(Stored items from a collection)
Content starts

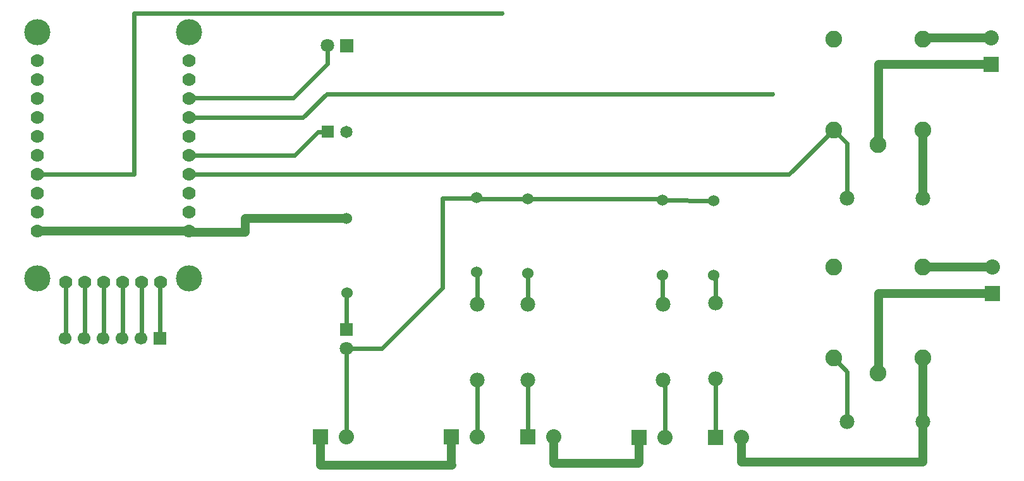
<source format=gbl>
G04 Layer: BottomLayer*
G04 EasyEDA v6.5.8, 2022-08-15 07:29:34*
G04 028e3914a6f949ed9ca799ef75e4ed4f,10*
G04 Gerber Generator version 0.2*
G04 Scale: 100 percent, Rotated: No, Reflected: No *
G04 Dimensions in millimeters *
G04 leading zeros omitted , absolute positions ,4 integer and 5 decimal *
%FSLAX45Y45*%
%MOMM*%

%ADD10C,0.6096*%
%ADD11C,1.2192*%
%ADD12C,1.8000*%
%ADD13R,1.8000X1.8000*%
%ADD14C,1.6510*%
%ADD15C,1.9812*%
%ADD16R,1.7000X1.7000*%
%ADD17C,1.7000*%
%ADD18C,2.0320*%
%ADD19R,2.0320X2.0320*%
%ADD20C,2.2499*%
%ADD21C,1.5240*%
%ADD22C,3.5052*%
%ADD23C,1.7780*%
%ADD24C,0.6200*%

%LPD*%
D10*
X5664200Y8216900D02*
G01*
X5664200Y7975600D01*
X5207000Y7518400D01*
X3822700Y7518400D01*
X3810000Y7505700D01*
X8001000Y8648700D02*
G01*
X3073400Y8648700D01*
X3073400Y6489700D01*
X1778000Y6489700D01*
X3810000Y6489700D02*
G01*
X11842902Y6489700D01*
X12439802Y7086600D01*
X3810000Y7251700D02*
G01*
X5334000Y7251700D01*
X5651500Y7569200D01*
X11620500Y7569200D01*
X5918200Y4152900D02*
G01*
X6388100Y4152900D01*
X7200900Y4965700D01*
X7200900Y6172200D01*
X7652334Y6172200D01*
X7658100Y6177965D01*
X3810000Y6743700D02*
G01*
X5219700Y6743700D01*
X5537200Y7061200D01*
X5664200Y7061200D01*
X3429000Y5041900D02*
G01*
X3416300Y5029200D01*
X3416300Y4292600D01*
X3175000Y5041900D02*
G01*
X3175000Y4305300D01*
X3162300Y4292600D01*
X2921000Y5041900D02*
G01*
X2921000Y4305300D01*
X2908300Y4292600D01*
X2667000Y5041900D02*
G01*
X2667000Y4305300D01*
X2654300Y4292600D01*
X2413000Y5041900D02*
G01*
X2413000Y4305300D01*
X2400300Y4292600D01*
X2159000Y5041900D02*
G01*
X2159000Y4305300D01*
X2146300Y4292600D01*
X8342096Y6163132D02*
G01*
X7672933Y6163132D01*
X7658100Y6177965D01*
X8342096Y6163132D02*
G01*
X10124033Y6163132D01*
X10147300Y6139865D01*
X10831322Y6137655D02*
G01*
X10147300Y6139942D01*
X7670800Y4749800D02*
G01*
X7670800Y5167071D01*
X7659903Y5177967D01*
X8343900Y4749800D02*
G01*
X8343900Y5163131D01*
X5918200Y4406900D02*
G01*
X5919977Y4898644D01*
X5915659Y2971800D02*
G01*
X5915659Y4150360D01*
X5918200Y4152900D01*
X7668259Y2971800D02*
G01*
X7668259Y3731260D01*
X7670800Y3733800D01*
X8346442Y2971800D02*
G01*
X8346442Y3731257D01*
X8343900Y3733800D01*
X10858500Y4762500D02*
G01*
X10858500Y5112334D01*
X10833100Y5137734D01*
X10160000Y4749800D02*
G01*
X10149103Y4760696D01*
X10149103Y5139867D01*
X10182859Y2959100D02*
G01*
X10182859Y3710939D01*
X10160000Y3733800D01*
X10861040Y2959100D02*
G01*
X10861040Y3743960D01*
X10858500Y3746500D01*
X12623800Y6172200D02*
G01*
X12623800Y6902602D01*
X12439802Y7086600D01*
X12623800Y3175000D02*
G01*
X12623800Y3841902D01*
X12439802Y4025900D01*
D11*
X11211559Y2959100D02*
G01*
X11211559Y2628900D01*
X13639800Y2628900D01*
X13639800Y3175000D01*
X8696959Y2971800D02*
G01*
X8696959Y2616200D01*
X9829800Y2616200D01*
X9832340Y2618739D01*
X9832340Y2959100D01*
X5565140Y2971800D02*
G01*
X5565140Y2590800D01*
X7327900Y2590800D01*
X7317740Y2600960D01*
X7317740Y2971800D01*
X1778000Y5727700D02*
G01*
X3810000Y5727700D01*
X5918200Y5898565D02*
G01*
X4559300Y5898565D01*
X4559300Y5715000D01*
X3822700Y5715000D01*
X3810000Y5727700D01*
X13639800Y4025900D02*
G01*
X13639800Y3175000D01*
X13639800Y7086600D02*
G01*
X13639800Y6172200D01*
X14554200Y7965439D02*
G01*
X13042900Y7965439D01*
X13042900Y6889699D01*
X13039801Y6886600D01*
X14566900Y4892039D02*
G01*
X13042900Y4892039D01*
X13042900Y3828999D01*
X13039801Y3825900D01*
X14566900Y5242560D02*
G01*
X13643127Y5242560D01*
X13639800Y5245887D01*
X14554200Y8315960D02*
G01*
X13649172Y8315960D01*
X13639800Y8306587D01*
D12*
G01*
X5664200Y8216900D03*
G36*
X5828207Y8306892D02*
G01*
X6008192Y8306892D01*
X6008192Y8126907D01*
X5828207Y8126907D01*
G37*
G01*
X5918200Y4152900D03*
D13*
G01*
X5918200Y4406900D03*
G36*
X5581650Y7143750D02*
G01*
X5746750Y7143750D01*
X5746750Y6978650D01*
X5581650Y6978650D01*
G37*
D14*
G01*
X5918200Y7061200D03*
D15*
G01*
X7670800Y4749800D03*
G01*
X7670800Y3733800D03*
G01*
X8343900Y4749800D03*
G01*
X8343900Y3733800D03*
G01*
X12623800Y3175000D03*
G01*
X13639800Y3175000D03*
G01*
X10160000Y4749800D03*
G01*
X10160000Y3733800D03*
G01*
X10858500Y4762500D03*
G01*
X10858500Y3746500D03*
G01*
X12623800Y6172200D03*
G01*
X13639800Y6172200D03*
D16*
G01*
X3416300Y4292600D03*
D17*
G01*
X3162300Y4292600D03*
G01*
X2908300Y4292600D03*
G01*
X2654300Y4292600D03*
G01*
X2400300Y4292600D03*
G01*
X2146300Y4292600D03*
G36*
X5463540Y3073400D02*
G01*
X5666740Y3073400D01*
X5666740Y2870200D01*
X5463540Y2870200D01*
G37*
D18*
G01*
X5915659Y2971800D03*
G36*
X7216140Y3073400D02*
G01*
X7419340Y3073400D01*
X7419340Y2870200D01*
X7216140Y2870200D01*
G37*
G01*
X7668259Y2971800D03*
G36*
X8244840Y3073400D02*
G01*
X8448040Y3073400D01*
X8448040Y2870200D01*
X8244840Y2870200D01*
G37*
G01*
X8696959Y2971800D03*
D19*
G01*
X14566900Y4892039D03*
D18*
G01*
X14566900Y5242560D03*
G36*
X9730740Y3060700D02*
G01*
X9933940Y3060700D01*
X9933940Y2857500D01*
X9730740Y2857500D01*
G37*
G01*
X10182859Y2959100D03*
G36*
X10759440Y3060700D02*
G01*
X10962640Y3060700D01*
X10962640Y2857500D01*
X10759440Y2857500D01*
G37*
G01*
X11211559Y2959100D03*
D19*
G01*
X14554200Y7965439D03*
D18*
G01*
X14554200Y8315960D03*
D20*
G01*
X13039801Y3825900D03*
G01*
X13639800Y4025900D03*
G01*
X13639800Y5245887D03*
G01*
X12439802Y5245887D03*
G01*
X12439802Y4025900D03*
G01*
X13039801Y6886600D03*
G01*
X13639800Y7086600D03*
G01*
X13639800Y8306587D03*
G01*
X12439802Y8306587D03*
G01*
X12439802Y7086600D03*
D21*
G01*
X7658100Y6177965D03*
G01*
X7659903Y5177967D03*
G01*
X8343900Y5163134D03*
G01*
X8342096Y6163132D03*
G01*
X10147300Y6139865D03*
G01*
X10149103Y5139867D03*
G01*
X10833100Y5137734D03*
G01*
X10831296Y6137732D03*
G01*
X5920003Y4898567D03*
G01*
X5918200Y5898565D03*
D22*
G01*
X3810000Y8394700D03*
D23*
G01*
X3810000Y5727700D03*
G01*
X3810000Y5981700D03*
G01*
X3810000Y6235700D03*
G01*
X3810000Y6489700D03*
G01*
X3810000Y6743700D03*
G01*
X3810000Y6997700D03*
G01*
X3810000Y7251700D03*
G01*
X3810000Y7505700D03*
G01*
X3810000Y7759700D03*
G01*
X3810000Y8013700D03*
D22*
G01*
X3810000Y5092700D03*
D23*
G01*
X3429000Y5041900D03*
G01*
X2159000Y5041900D03*
G01*
X2413000Y5041900D03*
G01*
X2667000Y5041900D03*
G01*
X2921000Y5041900D03*
G01*
X3175000Y5041900D03*
D22*
G01*
X1778000Y5092700D03*
D23*
G01*
X1778000Y5727700D03*
G01*
X1778000Y8013700D03*
G01*
X1778000Y7759700D03*
G01*
X1778000Y7505700D03*
G01*
X1778000Y7251700D03*
G01*
X1778000Y6997700D03*
G01*
X1778000Y6743700D03*
G01*
X1778000Y6489700D03*
G01*
X1778000Y6235700D03*
G01*
X1778000Y5981700D03*
G01*
X1778000Y5727700D03*
D22*
G01*
X1778000Y8394700D03*
D24*
G01*
X11620500Y7569200D03*
G01*
X8001000Y8648700D03*
M02*

</source>
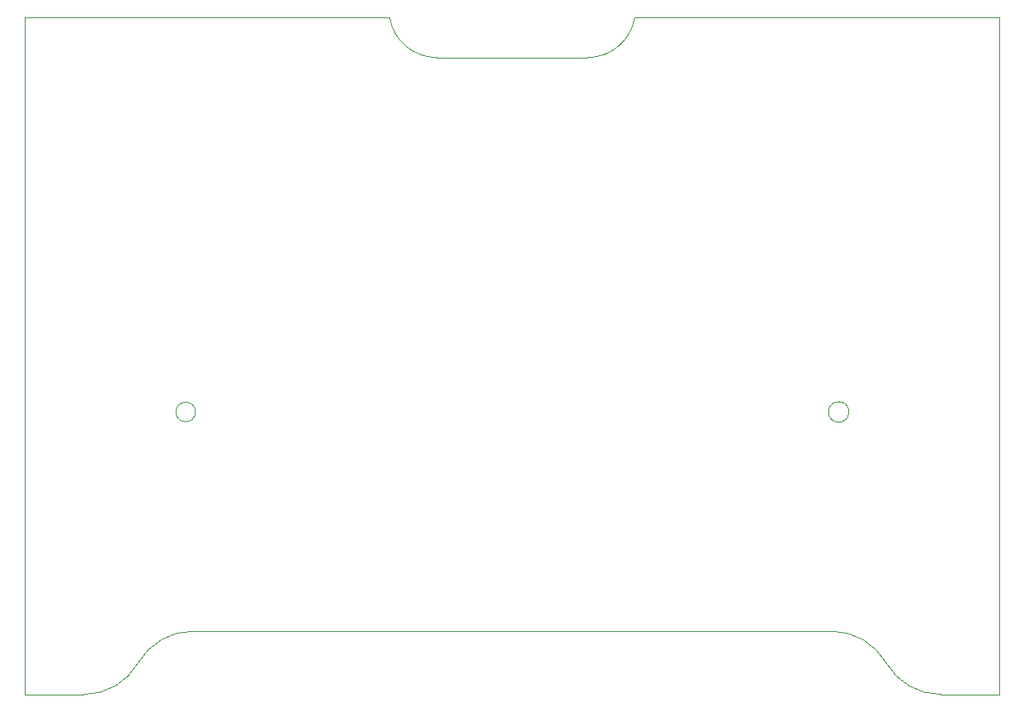
<source format=gbr>
G04 #@! TF.GenerationSoftware,KiCad,Pcbnew,5.0.2-bee76a0~70~ubuntu18.04.1*
G04 #@! TF.CreationDate,2020-10-28T09:15:44+01:00*
G04 #@! TF.ProjectId,ModulAdapter_Verv2,4d6f6475-6c41-4646-9170-7465725f5665,rev?*
G04 #@! TF.SameCoordinates,Original*
G04 #@! TF.FileFunction,Profile,NP*
%FSLAX46Y46*%
G04 Gerber Fmt 4.6, Leading zero omitted, Abs format (unit mm)*
G04 Created by KiCad (PCBNEW 5.0.2-bee76a0~70~ubuntu18.04.1) date Mi 28 Okt 2020 09:15:44 CET*
%MOMM*%
%LPD*%
G01*
G04 APERTURE LIST*
%ADD10C,0.100000*%
G04 APERTURE END LIST*
D10*
X87440000Y-67980000D02*
X50000000Y-67980000D01*
X107721247Y-72121673D02*
G75*
G03X112573000Y-68027000I28753J4887673D01*
G01*
X92278753Y-72121673D02*
G75*
G02X87427000Y-68027000I-28753J4887673D01*
G01*
X92250000Y-72127000D02*
X107750000Y-72127000D01*
X56000000Y-137500000D02*
X50000000Y-137500000D01*
X144000000Y-137500000D02*
X150000000Y-137500000D01*
X132750417Y-130999277D02*
G75*
G02X138380000Y-134250000I-417J-6500723D01*
G01*
X144004583Y-137492062D02*
G75*
G02X138380000Y-134250000I-4583J6492062D01*
G01*
X61620835Y-134250000D02*
G75*
G02X67250000Y-131000000I5629165J-3250000D01*
G01*
X61629165Y-134250000D02*
G75*
G02X56000000Y-137500000I-5629165J3250000D01*
G01*
X134550000Y-108500000D02*
G75*
G03X134550000Y-108500000I-1050000J0D01*
G01*
X67500000Y-108500000D02*
G75*
G03X67500000Y-108500000I-1000000J0D01*
G01*
X150000000Y-137500000D02*
X150000000Y-67980000D01*
X50000000Y-137500000D02*
X50000000Y-67980000D01*
X67250000Y-131000000D02*
X132750000Y-131000000D01*
X112600000Y-67980000D02*
X150000000Y-67980000D01*
M02*

</source>
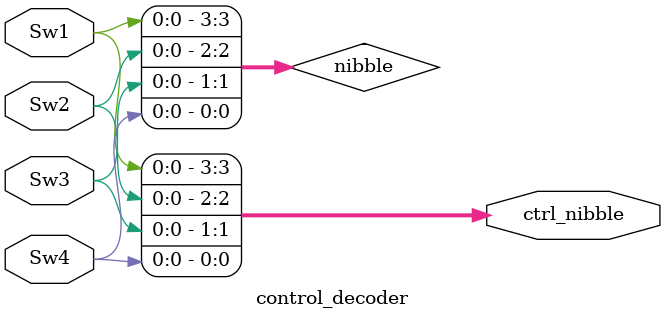
<source format=v>
`timescale 1ns / 1ps
module control_decoder(
    input wire Sw4,
    input wire Sw3,
    input wire Sw2,
    input wire Sw1,
    output [3:0] ctrl_nibble
    );
    
    wire [3:0] nibble = {Sw1, Sw2, Sw3, Sw4};
    
    assign ctrl_nibble = nibble;
endmodule

</source>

Content ends

* [Problem statement] Report the lines above that have the word "omitted" in them.

* [Reply]
G04 leading zeros omitted , absolute positions ,4 integer and 5 decimal *
G04 Gerber Fmt 4.6, Leading zero omitted, Abs format (unit mm)*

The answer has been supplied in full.